Deficits in motivated behavior and decision-making figure prominently in the behavioral syndrome that characterizes schizophrenia and are difficult both to treat and to understand. One explanation for these deficits is that schizophrenia decreases sensitivity to rewards in the environment. An alternate explanation is that sensitivity to rewards is intact but that poor integration of affective with cognitive information impairs the ability to use this information to guide behavior.


We tested reward sensitivity with a modified version of an existing signal detection task with asymmetric reinforcement and decision-making with a probabilistic decision-making task in 40 participants with schizophrenia and 26 healthy participants.

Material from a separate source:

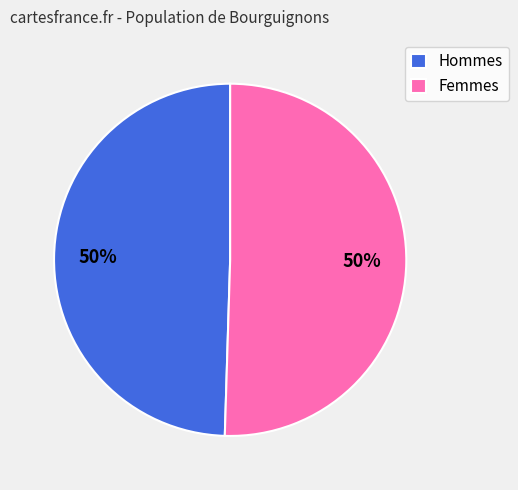

To the nearest percent, what percentage of the pie is Femmes?

50%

Results showed normal sensitivity to reward in participants with schizophrenia but differences in choice patterns on the decision-making task. A logistic regression model of the decision-making data showed that participants with schizophrenia differed from healthy participants in the ability to weigh potential outcomes, specifically potential losses, when choosing between competing response options. Deficits in working memory ability accounted for group differences in ability to use potential outcomes during decision-making.


These results suggest that the implicit mechanisms that drive reward-based learning are surprisingly intact in schizophrenia but that poor ability to integrate cognitive and affective information when calculating the value of possible choices might hamper the ability to use such information during explicit decision-making.